A dissecting microscope was used to examine the beads at about
24, 48, and 72 hours. After about 24 to 72 hours, beads with a monolayer
of cells were observed. Out of a library of about 150,000 beads,
about 20 to 30 beads typically exhibited cell growth.
At the end of the incubation period, all of the beads were removed
and resuspended in fresh medium in a new culture plate. An MTT ([3-(4,5-dimethylthiazol-2-yl)-2,5-diphenyl]
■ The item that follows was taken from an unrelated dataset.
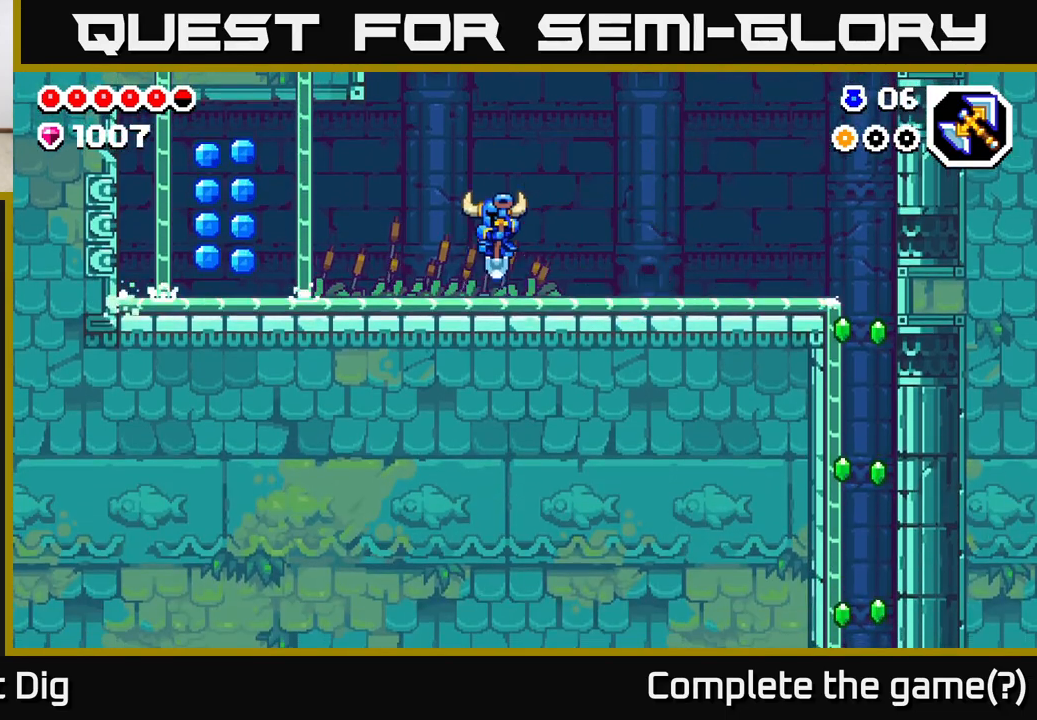
{"buttons": ["DPAD_LEFT"], "left_stick": "center", "right_stick": "center", "events": [[67, "A", "down"], [133, "A", "up"]]}
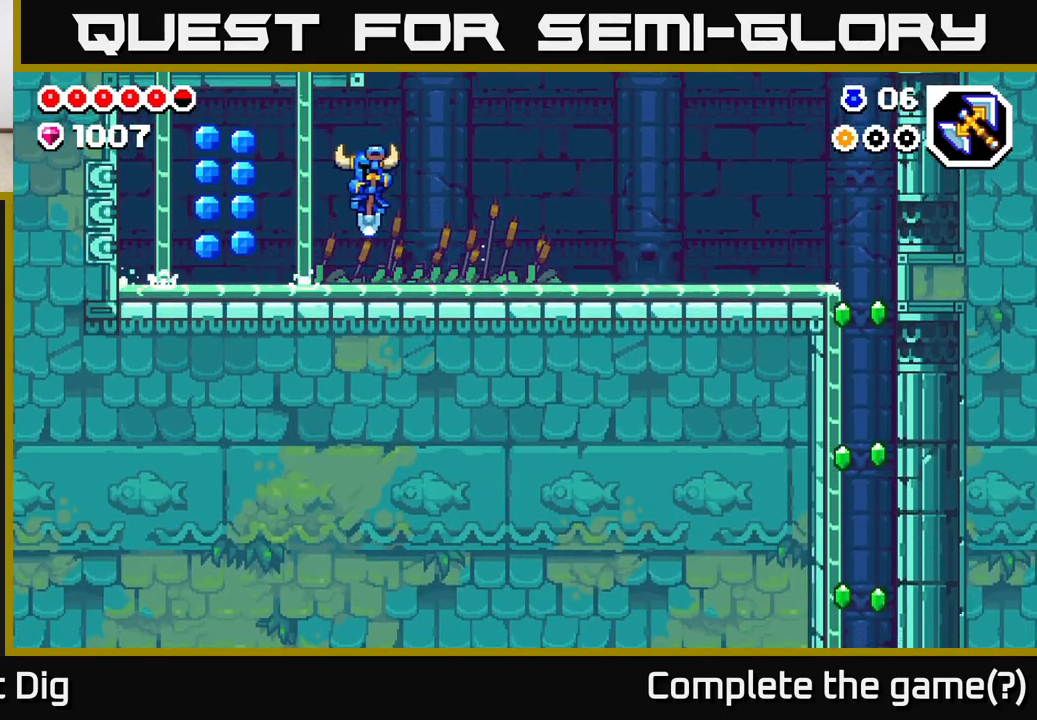
{"buttons": ["DPAD_LEFT"], "left_stick": "center", "right_stick": "center", "events": [[133, "A", "down"], [233, "A", "up"]]}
tetrazolium bromide) (Sigma, St. Louis, Mo.) dye solution was added
to each culture plate to a final concentration of 0.5 mg/ml. The
plates were incubated in a tissue culture incubator at 37.degree.
C. for about two hours to allow the purple color to develop. Each
purple-colored peptide bead was isolated and removed. The attached
cells were separated from the beads with 8 M guanidine hydrochloride.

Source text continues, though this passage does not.